I have known a number of people over the years who have become Christians as we have come to share in communion. They have suddenly realised from the vivid symbols of bread and wine representing the body and blood of Jesus, that they had never come and turned from their sin, never thanked him for dying in their place, asking for his forgiveness – and that if they were to share in this communion they needed to do that, otherwise it would be a sham to do so. Maybe you need to do that now.....


The disciples said, v32 ‘ Were not our hearts burning within us while he talked with us on the road and opened the Scriptures to us?’

Perhaps right now, your heart, like mine, is burning within you, stirred by the Holy Spirit making the loving presence of our Father in heaven, and of our Lord and Saviour Jesus known to us.

If you’re burning like that right now, then give your life to Jesus, whether for the first time or the umpteenth time.


Communion

As we share in communion, you might like to call someone else and have them share in prayer with you over the phone as we break bread together.

Luke 22:19 ‘And he (Jesus) took bread, gave thanks and broke it, and gave it to them, saying, “This is my body given for you; do this in remembrance of me.”

So let us all take bread, and break it together, and do it in remembrance of him.

Prayer – eat – remember

Luke 22:20 ‘In the same way, after the supper he took the cup, saying, “This cup is the new covenant in my blood, which is poured out for you.”’

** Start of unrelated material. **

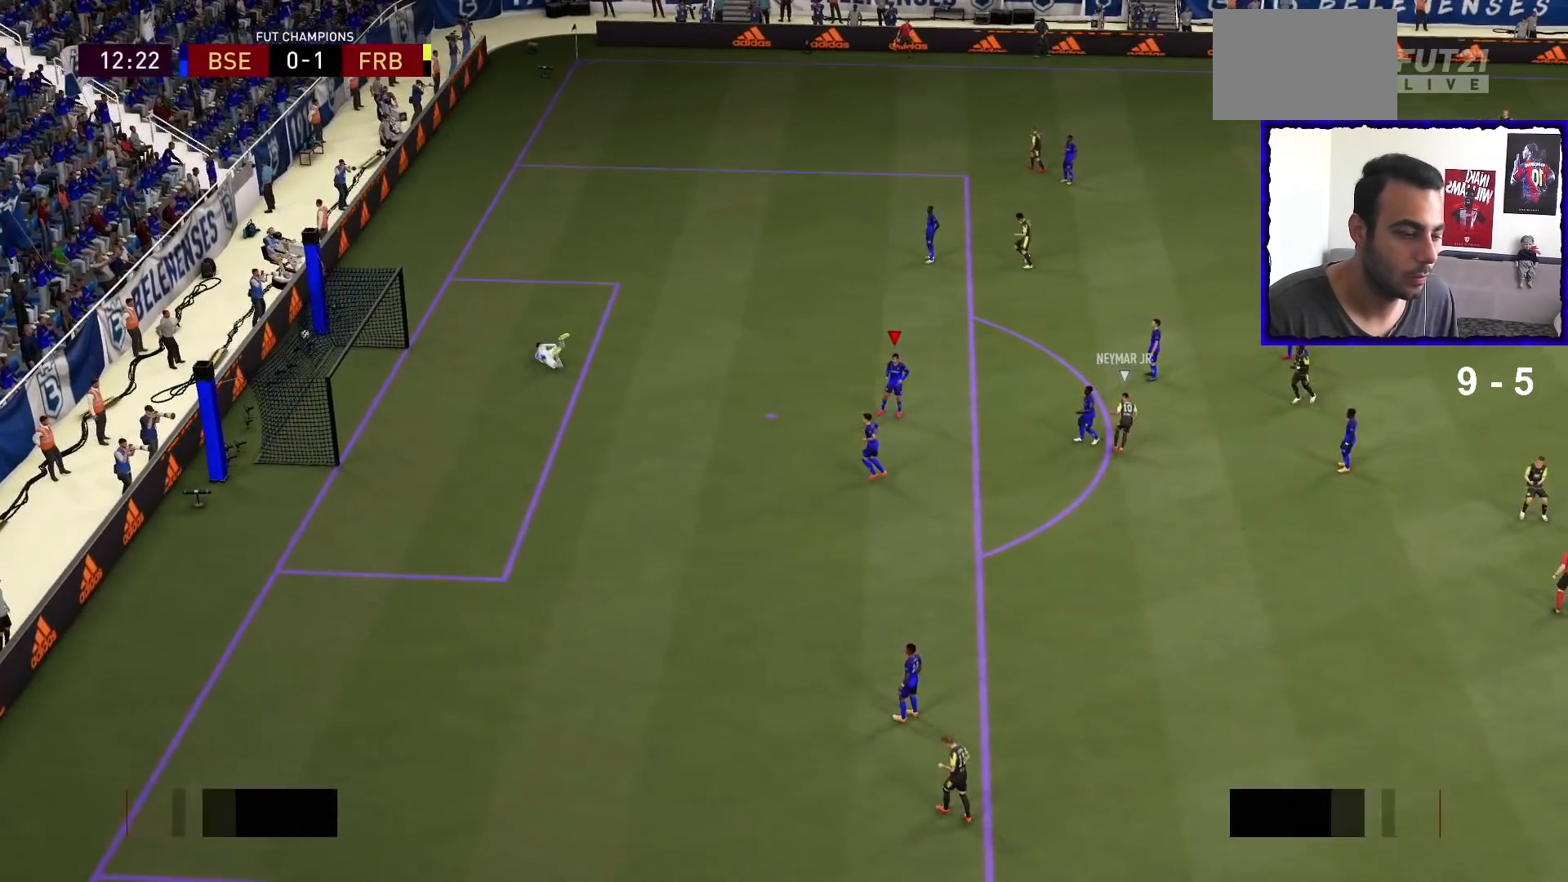
{"buttons": [], "left_stick": "left", "right_stick": "center", "events": [[67, "left_stick", "center"], [233, "R1", "up"], [233, "left_stick", "right"], [333, "left_stick", "center"], [467, "left_stick", "left"]]}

Let’s take the cup, pour out and drink together, thanking him for his sacrifice on our behalf.

Prayer – drink – remember


READ Luke 24:33-35

Let us do the same this week. Tell others that our Lord is alive and working today. Tell others what he has done in our lives, how he has blessed us. Invite folks to come and share in Alpha. Come and join in yourself. Please register to do so. If you go to the home page of the website, click on ‘Upcoming events’, you’ll find Alpha there and you can register to come and join in so we can plan groups appropriately.

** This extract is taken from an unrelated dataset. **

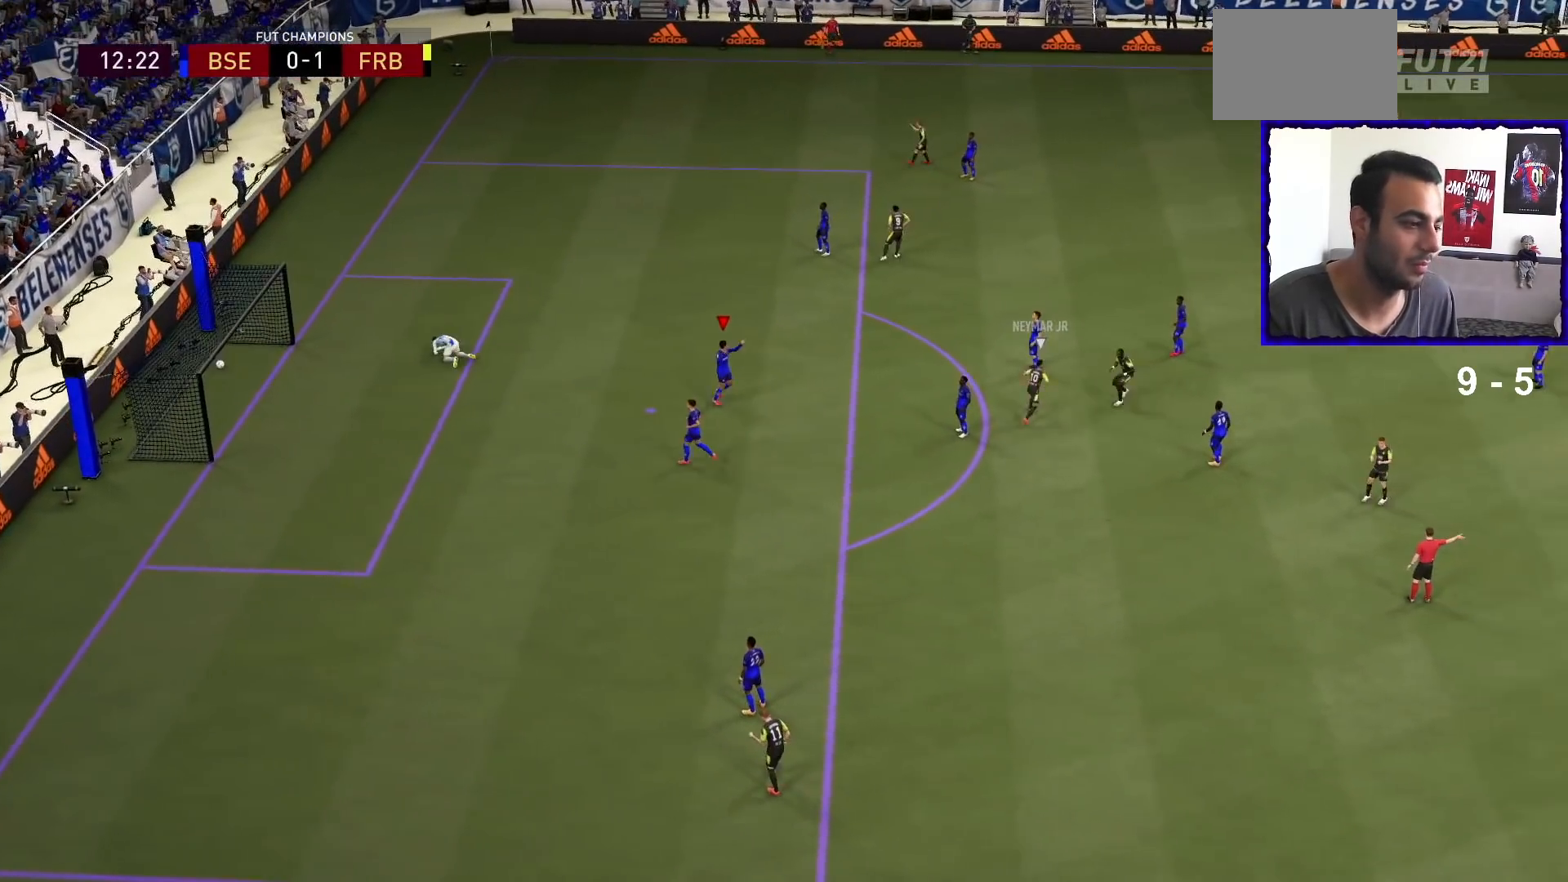
{"buttons": [], "left_stick": "center", "right_stick": "center", "events": [[67, "left_stick", "center"], [300, "left_stick", "right"], [367, "left_stick", "center"]]}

Concluding prayer & blessing

From our 2020 Vision verse:-

I pray that the eyes of our hearts may be enlightened, that we may know the hope of his calling, the wealth of his glorious inheritance, and the immeasurable greatness of his power, towards us who believe.

Ephesians 1:18,19 CSB

Questions to consider

READ the passage from Luke 24:13-35


Can you think of any times when you have been travelling and have got into a significant conversation with someone else? Share about it with other members of your group, or perhaps call someone and talk about it.


The disciples poured out how they were feeling at that point. Is there anything that you need to pour out to someone else about how you are feeling at present? If you are not in that place, is there someone you should contact to draw alongside?


Cleopas, and his friend, when asked what they were thinking about, said, ‘About Jesus of Nazareth. He was a prophet, powerful in word and deed before God and all the people.’

If you were asked to describe Jesus, who he was, what he has done, what would you want to say?


The disciples had doubts, questions. Are there any doubts or questions that you have about God, Jesus, your relationship with him? Who could you speak with about these things?


As Jesus broke bread with the disciples, and as he opened the scriptures to them, they had a revelation of who Jesus was and of what he had come to do. Can you think back to any times when you have known Jesus giving a fresh understanding of who he is, and what that means for you? Share this with someone else for their encouragement.


V34 ‘It is true! The Lord has risen….’

Take time to praise and worship our risen Saviour Jesus Christ.